I did have to give up on the idea of putting the tie-rod above the drive shaft though, there just wasn't enough room.  Where it is currently located the tie-rod is about 4-5mm below the driveshaft and won't touch any thing trough its' full range of travel.  The bottom of the tie-rod is still above the bottom of the differential though so the tie-rod shouldn't get caught on any thing.

ddmckee54:
I've been working on the Sherline again for the last week.  I'm replacing the cheap Chinese scales that I put on it a couple of months ago, they were just an experiment anyway.  I didn't know if I like the scales, and I didn't know if a Noob like me could get them installed without destroying something.  I got them installed, and that was a game changer for me.  I REALLY like the idea of scales on the lathe, just not those scales - for several reasons. 1) They're battery powered, and there's no provision for an AC adapter.  My scales have no Auto-Off feature, I don't know how many times I've come down to the shop only to discover I'd left the scales on the night before.  2) My carriage scale periodically resets to 0.  I've found that this glitching is not an uncommon problem with these scales.  One one the ways they can make them so cheap is by eliminating all the shielding.  3) I really don't like the way I installed them.  I used the brackets provided with the scales which meant the scales wound with the scale facing up, as a shelf for chips and dirt.

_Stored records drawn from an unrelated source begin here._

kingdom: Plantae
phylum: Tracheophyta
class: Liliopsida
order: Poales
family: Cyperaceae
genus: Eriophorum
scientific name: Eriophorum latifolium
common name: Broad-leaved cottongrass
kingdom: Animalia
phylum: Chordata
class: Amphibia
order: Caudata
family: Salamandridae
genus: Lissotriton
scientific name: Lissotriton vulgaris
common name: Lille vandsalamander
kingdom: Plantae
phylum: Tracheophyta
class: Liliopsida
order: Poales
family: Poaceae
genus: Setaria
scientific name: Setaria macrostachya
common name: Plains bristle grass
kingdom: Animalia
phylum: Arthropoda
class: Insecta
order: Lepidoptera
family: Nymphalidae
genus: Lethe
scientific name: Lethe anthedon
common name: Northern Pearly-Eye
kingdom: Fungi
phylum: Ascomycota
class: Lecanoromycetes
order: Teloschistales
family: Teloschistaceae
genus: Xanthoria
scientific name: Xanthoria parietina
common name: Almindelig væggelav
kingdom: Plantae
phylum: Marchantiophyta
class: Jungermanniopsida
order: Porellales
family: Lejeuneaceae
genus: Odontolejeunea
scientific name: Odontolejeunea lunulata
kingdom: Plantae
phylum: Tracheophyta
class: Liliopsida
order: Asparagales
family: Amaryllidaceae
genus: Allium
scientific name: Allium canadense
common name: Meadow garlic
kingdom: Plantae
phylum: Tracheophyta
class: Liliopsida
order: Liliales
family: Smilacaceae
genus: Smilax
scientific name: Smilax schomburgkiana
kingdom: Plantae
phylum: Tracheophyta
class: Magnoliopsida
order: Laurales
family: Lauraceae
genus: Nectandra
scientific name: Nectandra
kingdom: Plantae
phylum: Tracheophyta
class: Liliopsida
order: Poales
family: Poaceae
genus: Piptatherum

I'm replacing the cheap scales with Igaging EZ-View Plus scales, they've got better resolution, they're shielded, and they have an available AC adapter.  I was having trouble wrapping my head around what the brackets for the new scales should look like, and if the way I wanted to install them would even work.  I spent the last week building a 3D model of my lathe, the base it sits on, the carriage with its' dovetails, the cross-slide with its' dovetails, the new scales, and the new read heads.  I then put all those parts together as an assembly drawing and got the carriage and cross-slide working together and set the limits for their normal range of motion.  I initially had the scales and read heads just hanging out in mid-air.  Once I got things dancing around together I started designing the brackets that would hold things together holding the various bits and pieces in place.  The 3D model looks like this, all the pinkish bits are 3D printed parts.


Last night I started the 3D printer pooping out the parts before I went to bed.  This morning these were waiting on the printer for me.

Unfortunately the part in the upper RH corner, and part in the lower LH corner do not fit.  Operator error, what can I say.  I fixed the model and re-printed those parts.  The installation is ongoing and should be complete tomorrow?

vtsteam:
Don with those scales you might like to check this site out:

https://www.yuriystoys.com/

I use the bluetooth DRO on my mill, as detailed here.

https://www.madmodder.net/index.php/topic,13501

VERY happy with it. Also I could use the same box with my lathe if I did add scales, and just unplug it from the mill and plug it in there.